• _WORK ITEM_: Rewrite the records below, putting "Kereső" wherever "Keresés" appears and changing nothing else.

(Collected data)
= = = = = = =
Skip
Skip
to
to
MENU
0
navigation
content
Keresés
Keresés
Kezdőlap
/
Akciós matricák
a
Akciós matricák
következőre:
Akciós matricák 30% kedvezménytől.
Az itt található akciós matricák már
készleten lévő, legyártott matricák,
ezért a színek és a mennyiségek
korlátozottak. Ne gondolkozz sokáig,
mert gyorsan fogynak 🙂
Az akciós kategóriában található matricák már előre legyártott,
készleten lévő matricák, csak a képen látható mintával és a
= = = = = = =
• _FINISHED EXERCISE_:
Skip
Skip
to
to
MENU
0
navigation
content
Kereső
Kereső
Kezdőlap
/
Akciós matricák
a
Akciós matricák
következőre:
Akciós matricák 30% kedvezménytől.
Az itt található akciós matricák már
készleten lévő, legyártott matricák,
ezért a színek és a mennyiségek
korlátozottak. Ne gondolkozz sokáig,
mert gyorsan fogynak 🙂
Az akciós kategóriában található matricák már előre legyártott,
készleten lévő matricák, csak a képen látható mintával és a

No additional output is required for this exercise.